Заслуги Ланга на этом не заканчиваются: его экспрессионистская смелость в работе с пространством приводит к эволюции риторических приемов на экране. В знаменитой сцене Фредер, впервые вступив на территорию пролетарского подземного царства, видит рабочих за станками — и вдруг на его глазах гигантская заводская машина превращается в прожорливого Молоха, в утробу которого смиренно шагают толпы несчастных тружеников (так фордизм уподобляется ненасытному мифическому божеству). Кажется, что здесь нет ничего удивительного: кинематограф к концу 1920-х прекрасно научился работать со сравнительными оборотами. Однако зачастую объект и средство сравнения разводились по разным монтажным ячейкам: в первой, допустим, зритель видит разгон демонстрации, а во второй — убой животных на скотном дворе, как это было у советского режиссера Сергея Эйзенштейна в знаменитом финале «Стачки» (1924). Ланг же принципиально иначе работает с устоявшимся тропом: не разводит сопоставляемые элементы (машину и Молоха) по смежным кадрам, а соединяет их, ставит один образ на место другого, внедряет его в чужеродное физическое окружение. Режиссер продемонстрировал, что кинематограф способен оперировать метафорами так же, как и язык: одно слово изымается из контекста и заменяется другим, в чем-то аналогичным, что приводит к иносказанию и подразумеванию.

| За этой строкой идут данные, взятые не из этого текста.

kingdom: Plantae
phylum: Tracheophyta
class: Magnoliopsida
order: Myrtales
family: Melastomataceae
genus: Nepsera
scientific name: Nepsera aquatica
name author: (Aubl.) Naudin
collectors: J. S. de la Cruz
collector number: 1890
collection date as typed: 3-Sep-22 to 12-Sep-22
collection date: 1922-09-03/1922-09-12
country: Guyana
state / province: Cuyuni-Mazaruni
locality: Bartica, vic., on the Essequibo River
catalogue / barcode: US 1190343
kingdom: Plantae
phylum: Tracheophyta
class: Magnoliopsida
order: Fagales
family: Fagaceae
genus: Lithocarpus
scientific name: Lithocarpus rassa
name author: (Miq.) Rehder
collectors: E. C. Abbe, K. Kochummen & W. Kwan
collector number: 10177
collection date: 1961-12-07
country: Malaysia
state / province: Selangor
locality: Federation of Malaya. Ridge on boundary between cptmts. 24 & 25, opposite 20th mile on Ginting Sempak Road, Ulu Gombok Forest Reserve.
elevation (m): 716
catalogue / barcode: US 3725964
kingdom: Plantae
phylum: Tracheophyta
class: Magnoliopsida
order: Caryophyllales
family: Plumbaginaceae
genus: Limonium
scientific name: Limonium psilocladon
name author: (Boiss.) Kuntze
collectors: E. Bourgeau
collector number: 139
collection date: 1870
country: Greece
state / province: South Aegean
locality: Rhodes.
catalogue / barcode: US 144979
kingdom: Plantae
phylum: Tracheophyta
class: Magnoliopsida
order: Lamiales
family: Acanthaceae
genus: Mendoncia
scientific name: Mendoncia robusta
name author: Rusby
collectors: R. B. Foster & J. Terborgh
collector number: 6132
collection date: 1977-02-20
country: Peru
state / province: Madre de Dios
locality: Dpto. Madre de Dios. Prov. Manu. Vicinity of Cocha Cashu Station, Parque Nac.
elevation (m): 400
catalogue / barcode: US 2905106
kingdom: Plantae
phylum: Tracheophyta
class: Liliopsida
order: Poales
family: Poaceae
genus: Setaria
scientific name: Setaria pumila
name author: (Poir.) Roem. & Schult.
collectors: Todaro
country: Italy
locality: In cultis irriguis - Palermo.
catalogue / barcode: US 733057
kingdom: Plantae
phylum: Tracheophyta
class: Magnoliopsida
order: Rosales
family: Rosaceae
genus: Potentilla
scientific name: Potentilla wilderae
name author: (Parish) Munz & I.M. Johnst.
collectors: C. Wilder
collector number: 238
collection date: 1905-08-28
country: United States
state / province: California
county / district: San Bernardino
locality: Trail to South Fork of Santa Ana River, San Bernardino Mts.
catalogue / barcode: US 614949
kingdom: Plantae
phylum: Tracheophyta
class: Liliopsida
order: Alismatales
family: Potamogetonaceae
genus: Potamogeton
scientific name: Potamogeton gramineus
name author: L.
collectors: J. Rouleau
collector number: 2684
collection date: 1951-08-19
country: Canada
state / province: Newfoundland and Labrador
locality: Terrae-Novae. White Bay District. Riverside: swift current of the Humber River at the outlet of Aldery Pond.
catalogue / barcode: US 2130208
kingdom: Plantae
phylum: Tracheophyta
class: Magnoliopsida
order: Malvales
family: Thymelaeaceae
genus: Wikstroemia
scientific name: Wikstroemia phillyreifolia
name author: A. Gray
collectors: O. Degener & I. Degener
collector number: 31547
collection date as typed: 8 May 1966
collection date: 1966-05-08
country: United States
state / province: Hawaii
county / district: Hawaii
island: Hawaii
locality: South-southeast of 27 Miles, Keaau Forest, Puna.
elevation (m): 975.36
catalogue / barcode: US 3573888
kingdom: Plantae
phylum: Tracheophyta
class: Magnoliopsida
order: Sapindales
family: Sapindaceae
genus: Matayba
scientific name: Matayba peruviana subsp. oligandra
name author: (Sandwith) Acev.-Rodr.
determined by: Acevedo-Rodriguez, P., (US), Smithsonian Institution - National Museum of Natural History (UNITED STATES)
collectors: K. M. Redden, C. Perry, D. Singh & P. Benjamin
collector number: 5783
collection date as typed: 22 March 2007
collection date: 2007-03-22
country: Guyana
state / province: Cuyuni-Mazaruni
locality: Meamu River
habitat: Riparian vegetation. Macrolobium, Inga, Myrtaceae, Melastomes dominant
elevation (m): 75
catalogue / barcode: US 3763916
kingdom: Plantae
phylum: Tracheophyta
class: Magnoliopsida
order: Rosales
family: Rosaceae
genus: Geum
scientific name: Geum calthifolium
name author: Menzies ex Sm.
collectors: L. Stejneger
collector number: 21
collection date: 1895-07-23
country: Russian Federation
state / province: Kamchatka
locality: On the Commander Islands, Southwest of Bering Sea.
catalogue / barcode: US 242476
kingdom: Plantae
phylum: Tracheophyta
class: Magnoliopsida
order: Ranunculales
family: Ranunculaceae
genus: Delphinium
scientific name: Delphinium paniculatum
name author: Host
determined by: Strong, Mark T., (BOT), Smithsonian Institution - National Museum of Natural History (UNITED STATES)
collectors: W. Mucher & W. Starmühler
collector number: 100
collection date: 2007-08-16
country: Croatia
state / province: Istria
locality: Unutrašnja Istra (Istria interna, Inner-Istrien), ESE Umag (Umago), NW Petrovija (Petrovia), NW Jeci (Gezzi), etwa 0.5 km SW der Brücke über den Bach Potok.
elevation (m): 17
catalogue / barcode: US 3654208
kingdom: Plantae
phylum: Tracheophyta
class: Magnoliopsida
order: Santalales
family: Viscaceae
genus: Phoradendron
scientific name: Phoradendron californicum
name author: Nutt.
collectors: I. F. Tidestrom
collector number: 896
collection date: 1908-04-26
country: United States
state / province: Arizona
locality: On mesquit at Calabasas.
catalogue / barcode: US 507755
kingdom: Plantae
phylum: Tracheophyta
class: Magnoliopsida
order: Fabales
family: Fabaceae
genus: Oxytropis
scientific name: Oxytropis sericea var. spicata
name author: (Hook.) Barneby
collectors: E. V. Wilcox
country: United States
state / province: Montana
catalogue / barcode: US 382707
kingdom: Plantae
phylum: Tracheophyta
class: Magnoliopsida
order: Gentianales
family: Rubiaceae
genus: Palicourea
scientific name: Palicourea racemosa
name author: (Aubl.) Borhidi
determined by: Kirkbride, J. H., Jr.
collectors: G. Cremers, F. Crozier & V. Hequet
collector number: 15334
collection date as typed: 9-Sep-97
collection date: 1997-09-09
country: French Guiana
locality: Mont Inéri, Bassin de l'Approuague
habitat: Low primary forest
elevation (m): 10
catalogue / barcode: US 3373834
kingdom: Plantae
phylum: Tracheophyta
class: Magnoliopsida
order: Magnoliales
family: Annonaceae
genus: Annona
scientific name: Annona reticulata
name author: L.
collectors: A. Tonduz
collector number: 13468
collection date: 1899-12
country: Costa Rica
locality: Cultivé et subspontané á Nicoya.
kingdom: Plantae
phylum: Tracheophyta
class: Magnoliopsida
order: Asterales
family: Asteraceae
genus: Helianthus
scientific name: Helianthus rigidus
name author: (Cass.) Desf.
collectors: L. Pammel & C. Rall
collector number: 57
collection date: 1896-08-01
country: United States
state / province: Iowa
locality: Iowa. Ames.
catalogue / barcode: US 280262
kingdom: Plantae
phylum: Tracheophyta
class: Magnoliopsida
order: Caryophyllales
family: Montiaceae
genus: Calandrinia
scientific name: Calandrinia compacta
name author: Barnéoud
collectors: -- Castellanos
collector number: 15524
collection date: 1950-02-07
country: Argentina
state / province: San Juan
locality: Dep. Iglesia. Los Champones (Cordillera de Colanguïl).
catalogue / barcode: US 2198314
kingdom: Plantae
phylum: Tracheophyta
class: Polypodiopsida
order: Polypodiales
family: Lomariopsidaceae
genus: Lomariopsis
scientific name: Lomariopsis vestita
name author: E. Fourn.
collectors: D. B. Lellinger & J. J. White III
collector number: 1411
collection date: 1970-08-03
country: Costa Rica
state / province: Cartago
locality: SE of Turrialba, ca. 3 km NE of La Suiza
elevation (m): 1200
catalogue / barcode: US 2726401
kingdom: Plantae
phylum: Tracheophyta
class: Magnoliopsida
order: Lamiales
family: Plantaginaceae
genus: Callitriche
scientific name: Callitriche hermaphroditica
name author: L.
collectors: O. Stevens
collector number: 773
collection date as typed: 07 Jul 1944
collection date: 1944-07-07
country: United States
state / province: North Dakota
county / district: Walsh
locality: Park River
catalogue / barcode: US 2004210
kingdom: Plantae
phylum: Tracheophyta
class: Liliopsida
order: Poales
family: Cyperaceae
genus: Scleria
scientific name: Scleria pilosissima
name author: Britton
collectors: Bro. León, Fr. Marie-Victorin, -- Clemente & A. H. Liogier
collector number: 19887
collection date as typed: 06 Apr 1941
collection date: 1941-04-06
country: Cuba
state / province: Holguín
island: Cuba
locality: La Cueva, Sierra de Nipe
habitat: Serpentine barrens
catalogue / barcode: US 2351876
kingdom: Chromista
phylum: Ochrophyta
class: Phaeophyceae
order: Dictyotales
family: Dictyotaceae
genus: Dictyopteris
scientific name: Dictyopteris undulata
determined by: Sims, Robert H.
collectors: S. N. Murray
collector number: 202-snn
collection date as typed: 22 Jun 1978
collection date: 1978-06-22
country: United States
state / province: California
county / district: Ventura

Наконец, авангардистская кинокультура 1920-х пыталась понять, что же отличает кинематограф от других видов искусств, что свойственно исключительно экрану. Такой «онтологический поиск» привел к расцвету самых разных монтажных и операторских эффектов, которые играли решающую роль в формировании образного ряда фильма. «Метрополис», следуя тренду, насыщается оптическими фокусами: нескончаемые наложения кадров при показе народных волнений, полиэкраны, субъективная камера, круговорот абстрактных геометрических форм, которые передают временное помутнение рассудка у Фредера, — все это превращает фильм в нескончаемый визуальный аттракцион, который даже сейчас поражает воображение: как такое было возможно в 1927 году? Картина, рассказывающая о футуристическом мире, сама выглядит посланцем из будущего, в техническом и эстетическом отношении сильно опережающей свое время.
Картина Ланга стала важнейшим источником вдохновения для поп-культуры. В частности, американский писатель Джерри Сигел и художник Джо Шустер — авторы серии комиксов о Супермене — назвали Метрополисом город, в котором живет и геройствует Кларк Кент. А образ Лже-Марии подсказал создателям «Звездных войн» облик добродушного робота С-3PO. Кроме того, механическую руку Ротванга позднее скопирует режиссер Стэнли Кубрик для заглавного героя своей политической сатиры «Доктор Стрейнджлав, или Как я перестал бояться и полюбил атомную бомбу». В результате возникает парадокс: люди, никогда не видевшие «Метрополиса», наверняка при первом просмотре испытают радость узнавания, поскольку образы из него в том или ином виде они уже встречали в более современной художественной продукции.